Philippe Alcoy
Mercredi dernier, l’assemblée générale des Nation Unies a adopté
une résolution permettant la mise en place d’un groupe de travail pour
enquêter sur les crimes de guerre en Syrie. Alors que la Russie est en
train d’organiser des discussions pour trouver une soi-disant « solution
politique » à la crise en Syrie, excluant les puissances occidentales,
notamment les Etats Unis, on peut se demander si cette résolution relève
d’une vraie volonté de rendre justice aux victimes de la guerre ou
d’une simple manœuvre en réponse à Poutine.
La guerre en Syrie a fait au moins 400 000 morts, plus de
11 millions de déplacés, dont 4 millions en dehors du pays. Des villes
entières ont été rasées. Des centaines de milliers de personnes ont été
volontairement affamées comme stratégie de guerre. Des civils bombardés,
des populations entières ont été attaquées aux armes chimiques. Les
images de cette catastrophe nous arrivent quotidiennement. Seulement des
cyniques peuvent nier qu’en Syrie il y a eu et qu’il y a encore des
crimes de guerre.
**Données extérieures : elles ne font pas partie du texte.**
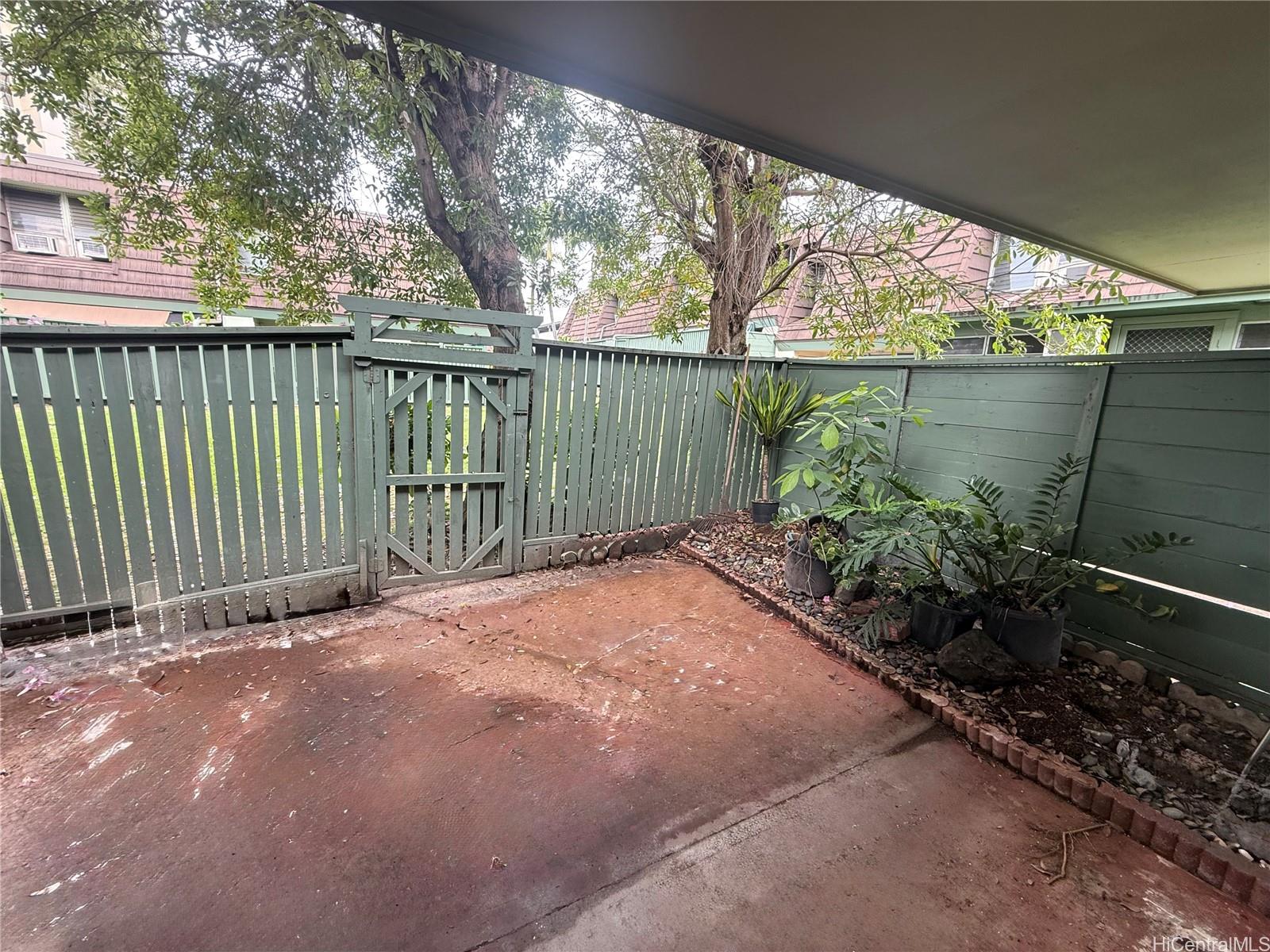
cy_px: 476
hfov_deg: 102.1
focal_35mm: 14
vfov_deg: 85.7
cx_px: 635
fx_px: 514
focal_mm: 2.22
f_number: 2.2
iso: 250
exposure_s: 1/99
Et ceux-ci sont loin d’être le patrimoine exclusif des
forces du régime et de ses alliés.
Cependant, la résolution proposée par le Liechtenstein, pays tout à
fait insignifiant d’un point de vue géopolitique, et approuvée par
l’assemblée générale de l’ONU pose question. En effet, elle arrive au
moment même où le régime syrien et ses alliés font des gains militaires
importants sur le terrain et où, par conséquent, la Russie de Poutine
essaye d’avancer vers une « solution politique » favorable à ses
intérêts en Syrie, associant des alliés occidentaux historiques comme la
Turquie et en excluant les Etats Unis.
Il était clair que cette tentative « d’humilier » Obama de la part de Poutine
allait provoquer une réponse. Au-delà des soupçons sur une possible
implication des services secrets nord-américains dans l’assassinat de
l’ambassadeur russe à Ankara lundi dernier pour refroidir le
rapprochement turco-russe, il semblerait que les puissances
impérialistes aient décidé d’utiliser la carte de la « dénonciation des
crimes contre l’humanité » en Syrie pour améliorer leur rapport de force
face aux victoires militaires du régime et ses alliés.
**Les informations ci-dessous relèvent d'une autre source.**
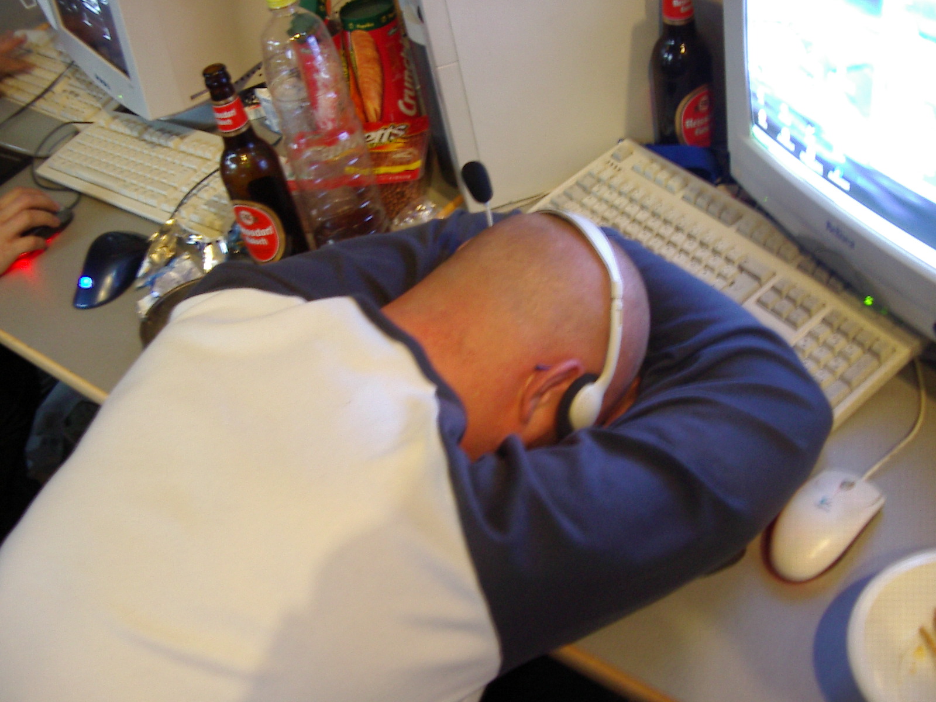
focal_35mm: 38
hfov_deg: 49.0
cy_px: 351
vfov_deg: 37.7
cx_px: 468
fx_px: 1028
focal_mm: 5.8
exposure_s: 1/1.67
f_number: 2.6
Bien que ces crimes soient bien réels et exigent une vraie justice et
la condamnation de l’ensemble des responsables, l’hypocrisie des
puissances impérialistes et de l’ONU ne peuvent pas laisser indifférent.
En effet, il est clair que cette résolution vise à enquêter sur les
crimes du régime mais, comme d’habitude, les crimes de guerre commis par
les occidentaux (notamment les Etats Unis et la France) et leurs alliés
ne seront que rarement investigués.
On ne peut pas non plus oublier qu’au moment où toute l’attention est
portée délibérément sur la situation en Syrie, on parle à peine du
massacre perpétré par l’Arabie Saoudite, alliée armée par l’impérialisme
américain et français, au Yémen. Et bien évidemment on n’oubliera pas
non plus l’offensive en cours à Mossoul en Irak.
Ces manœuvres diplomatiques des puissances occidentales montrent,
encore une fois, qu’elles n’ont que faire de la protection de la vie des
civils, comme de la recherche d’une véritable justice pour les victimes
de la guerre et encore moins de la punition de tous les responsables.
Cette contre-attaque des états impérialistes à travers cette
organisation réactionnaire qu’est l’ONU ne vise qu’à régler leurs
différends avec la Russie et ses alliés dans le cadre d’un conflit
barbare.
Une vraie enquête sur les crimes de tous les responsables (le régime
et ses alliés et les puissances occidentales) ne pourrait être menée
jusqu’au bout que par des organismes de défense des Droits de l’Homme,
indépendants de tout gouvernement et pouvoirs économiques, et par les
organisations du mouvement ouvrier et les principaux intéressés, les
victimes des atrocités en Syrie et dans la région.